▼▼▼

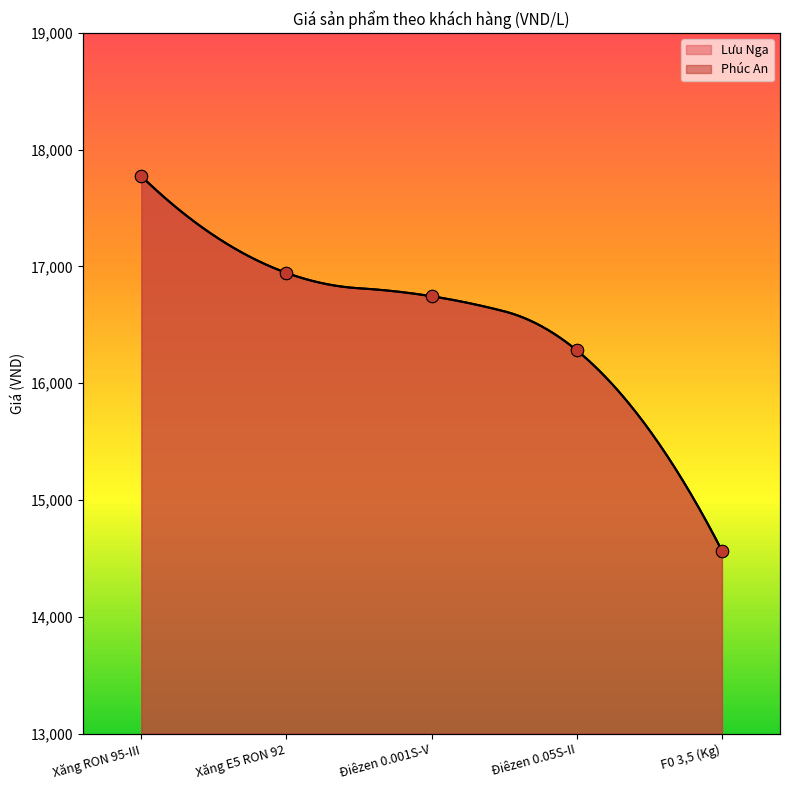

At which category is the sum across all series the highest?

Xăng RON 95-III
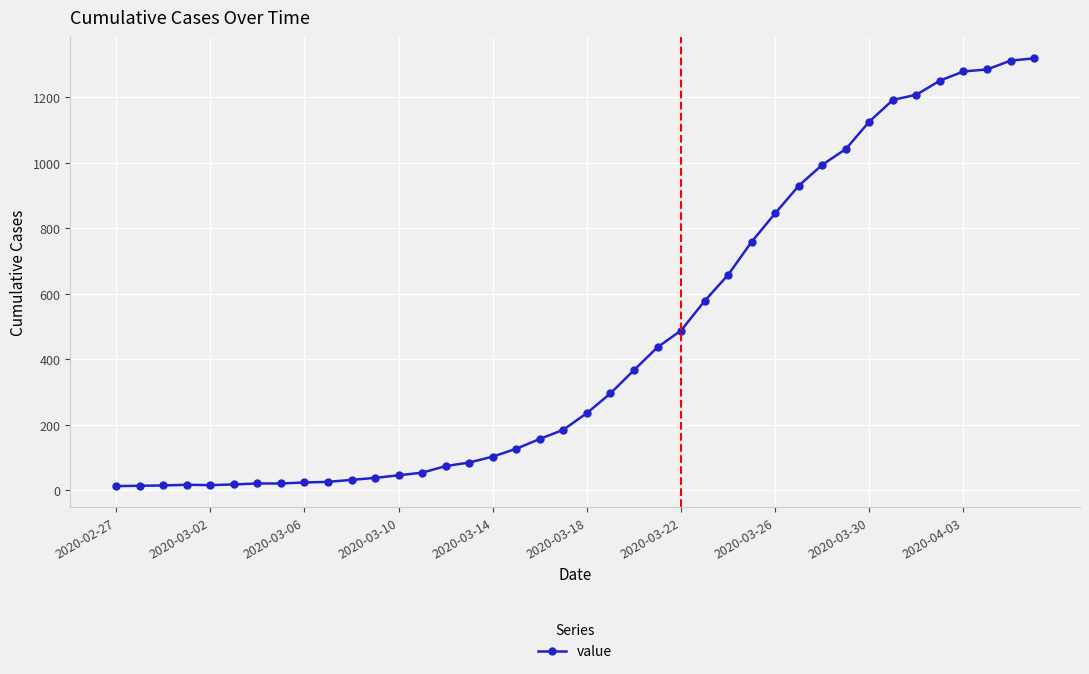

What is the average value?

467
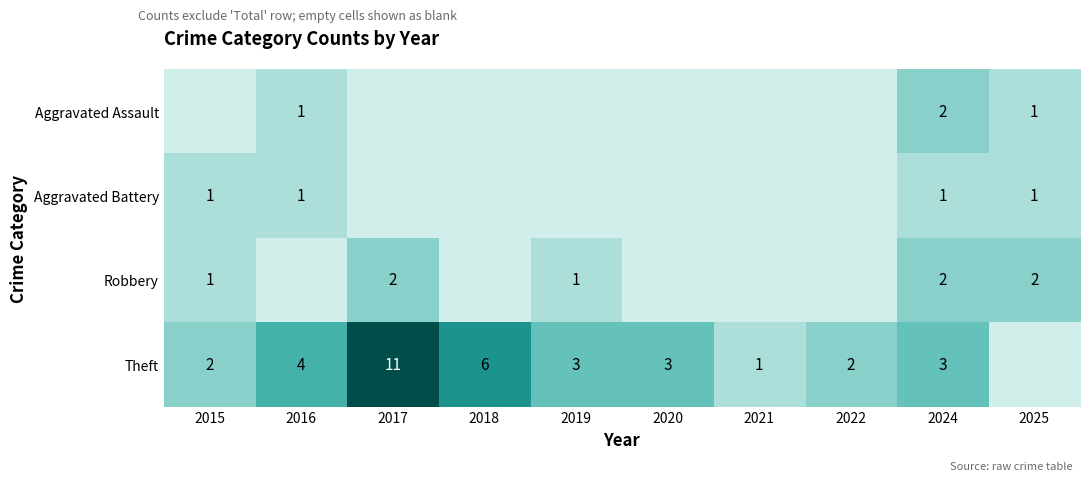

What is the difference between the Theft values at 2021 and 2016?

3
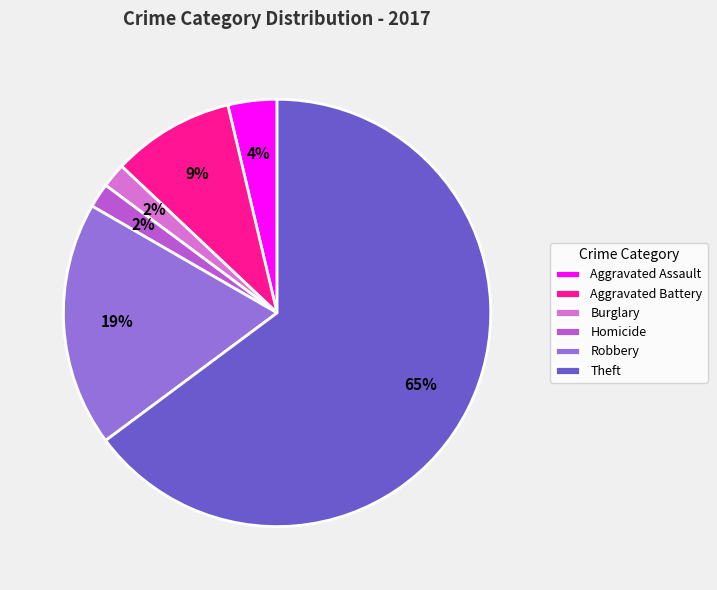

The Theft slice represents 50% of the pie. True or false?

False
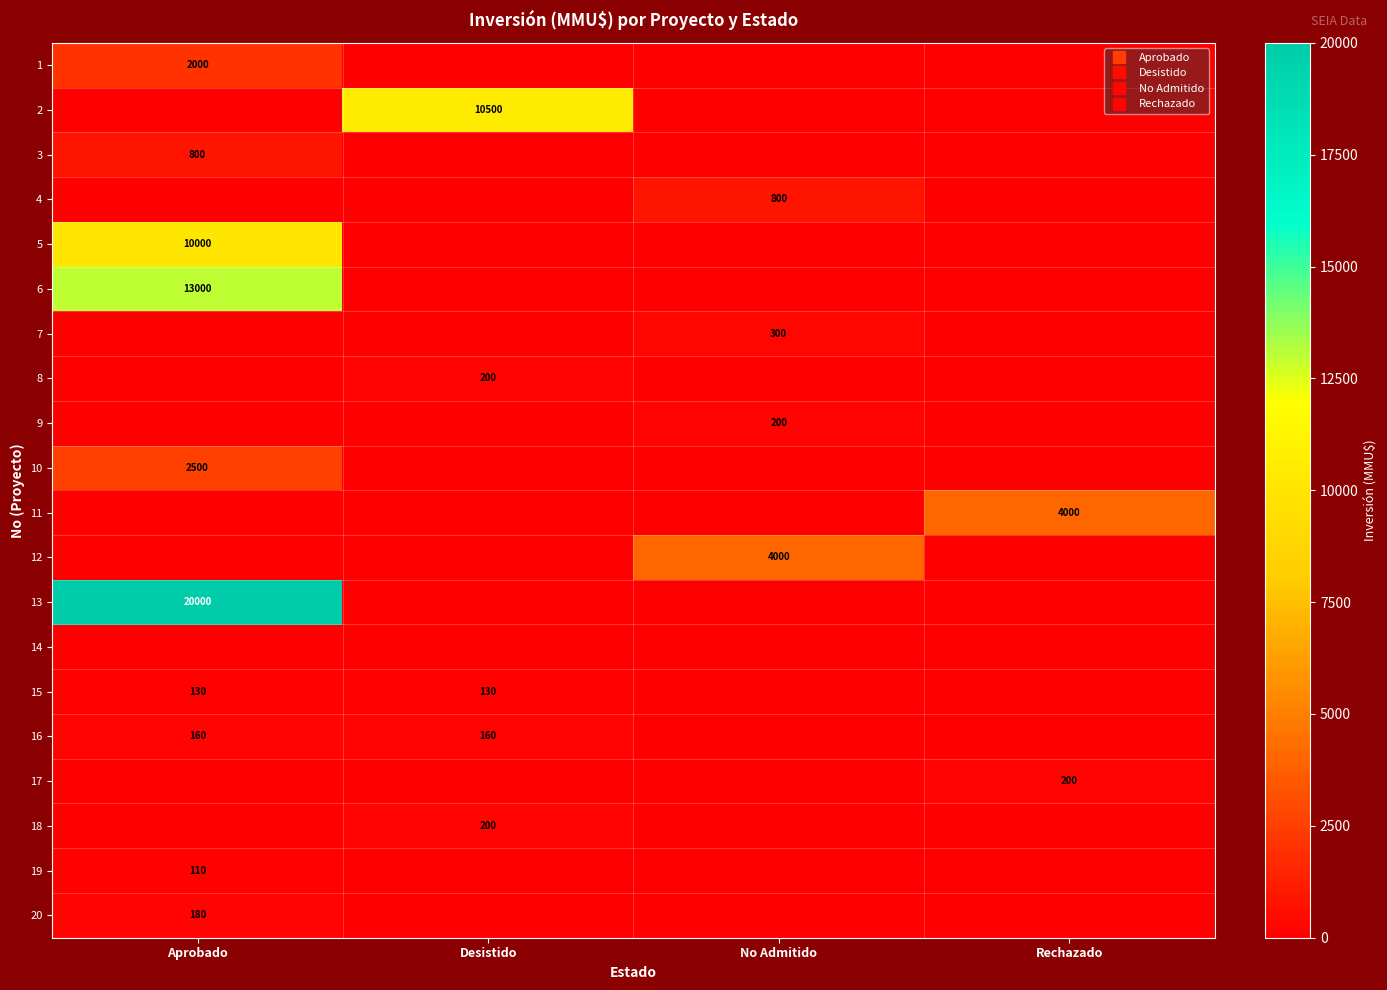

The 9 series shows 200 at No Admitido. True or false?

True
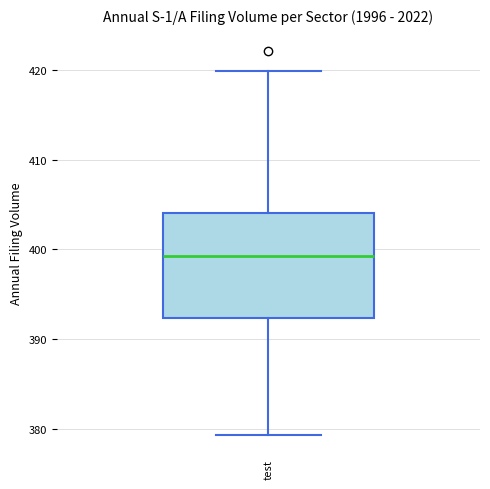

Read this box plot against the y-axis: the position of the median line, the range covered by the box, and the ends of both whiskers. The values are not printed on the chart, so give them approximately, as read against the axis.

median 399, box 392 to 404, whiskers 379 to 420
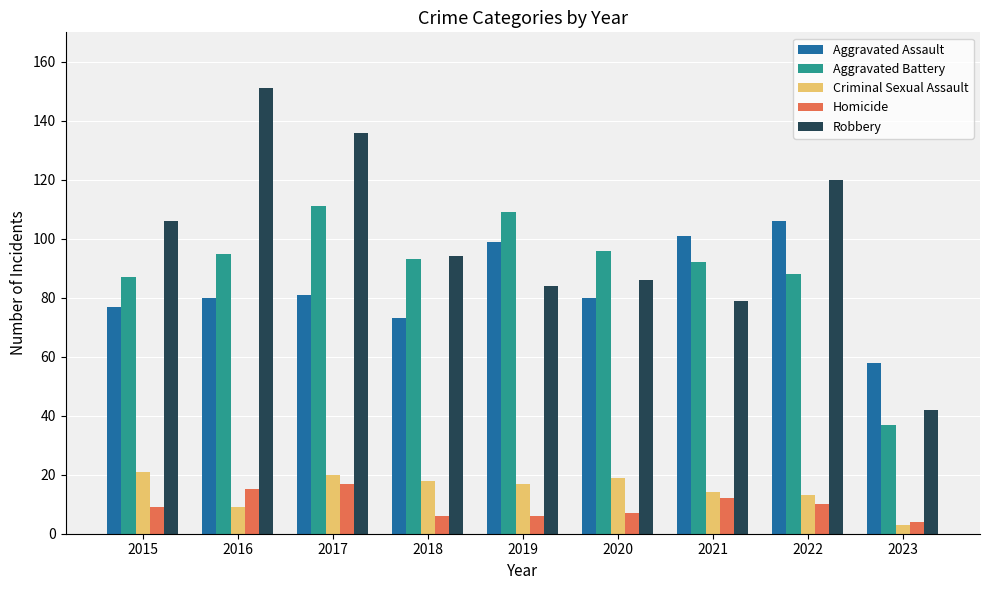

What are all the series names shown in the legend?

Aggravated Assault, Aggravated Battery, Criminal Sexual Assault, Homicide, Robbery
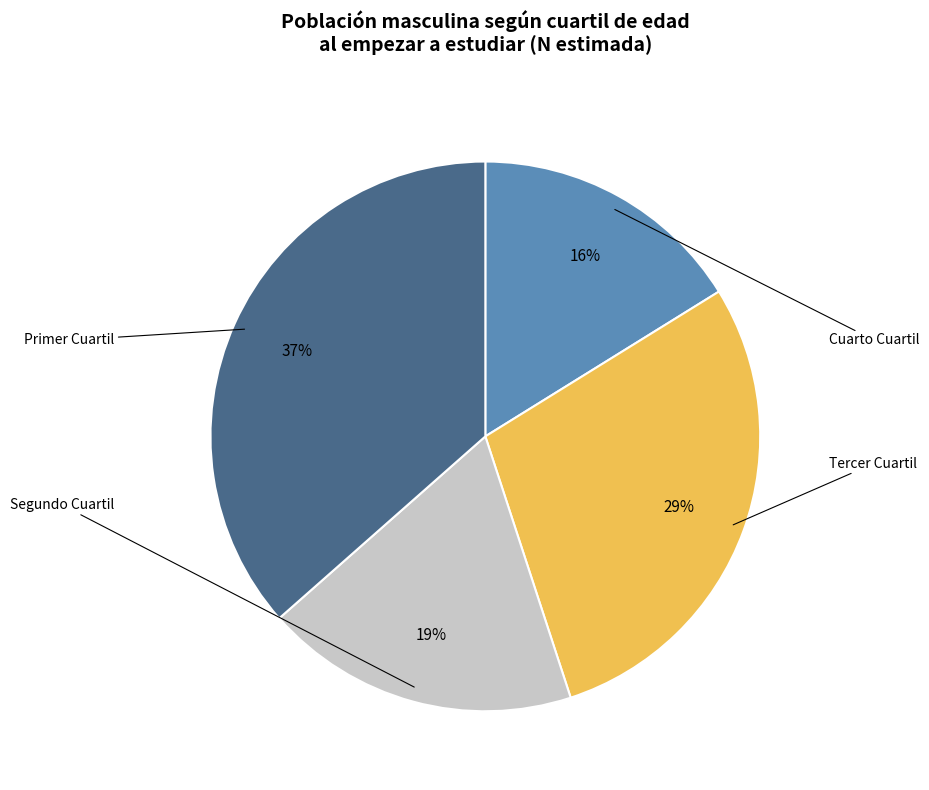

Which category has the smallest portion of the pie?

Cuarto Cuartil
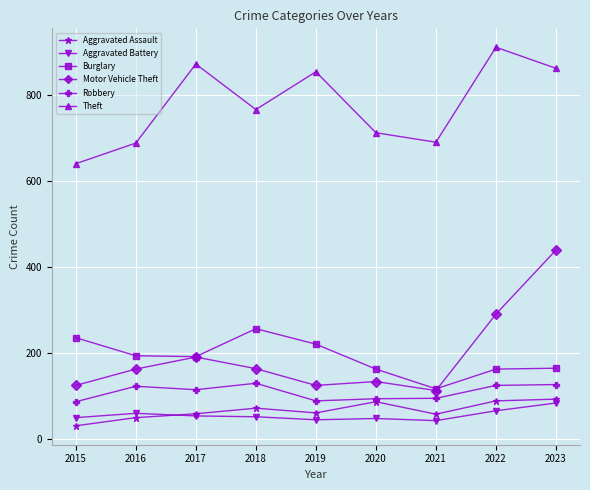

Which series has the largest total across all categories?

Theft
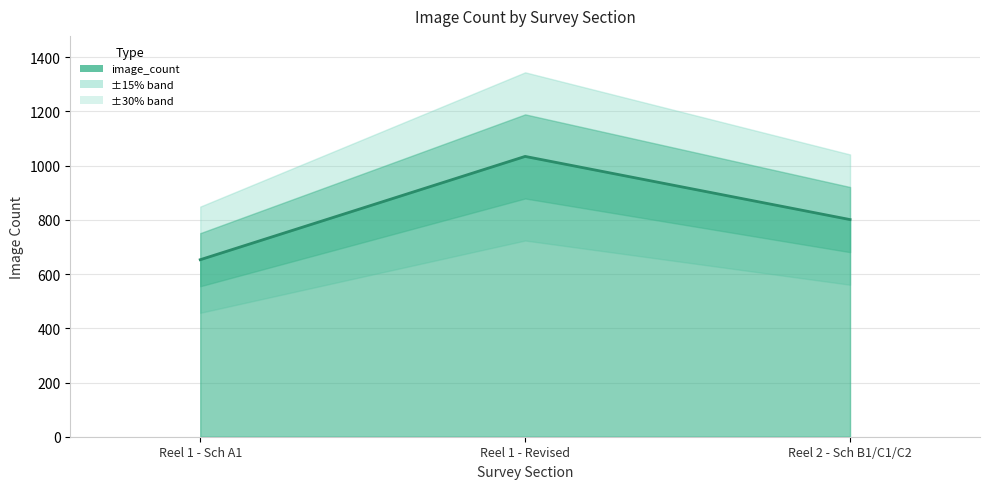

What is the label of the 1st point from the right?

Reel 2 - Sch B1/C1/C2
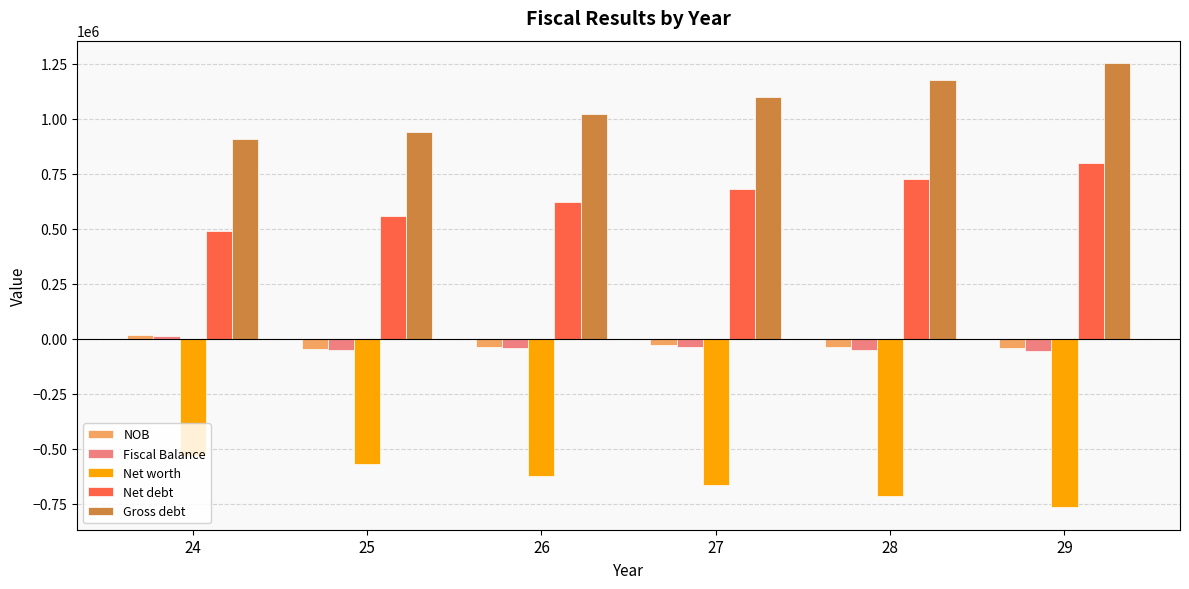

At which label does Fiscal Balance first exceed -44179?

24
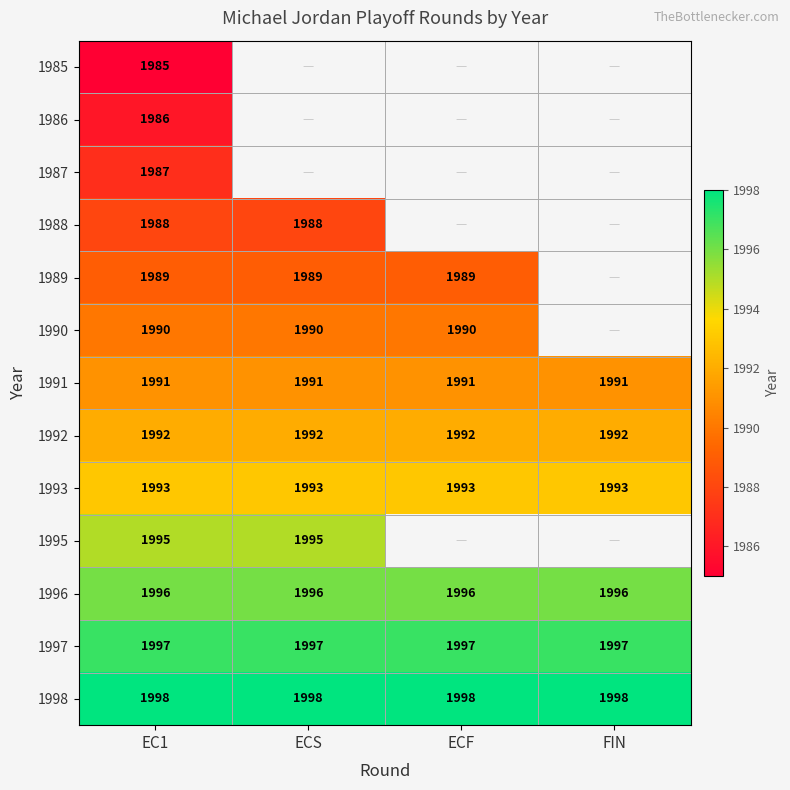

Count the number of categories in the chart.

4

▲▲▲

* **Task description**: Copy every one of the records above word for word, leaving the pictures out of your answer.

* **Written solution**:
At which category is the sum across all series the highest?

Xăng RON 95-III

What is the average value?

467

What is the difference between the Theft values at 2021 and 2016?

3

The Theft slice represents 50% of the pie. True or false?

False

The 9 series shows 200 at No Admitido. True or false?

True

Read this box plot against the y-axis: the position of the median line, the range covered by the box, and the ends of both whiskers. The values are not printed on the chart, so give them approximately, as read against the axis.

median 399, box 392 to 404, whiskers 379 to 420

What are all the series names shown in the legend?

Aggravated Assault, Aggravated Battery, Criminal Sexual Assault, Homicide, Robbery

Which category has the smallest portion of the pie?

Cuarto Cuartil

Which series has the largest total across all categories?

Theft

What is the label of the 1st point from the right?

Reel 2 - Sch B1/C1/C2

At which label does Fiscal Balance first exceed -44179?

24

Count the number of categories in the chart.

4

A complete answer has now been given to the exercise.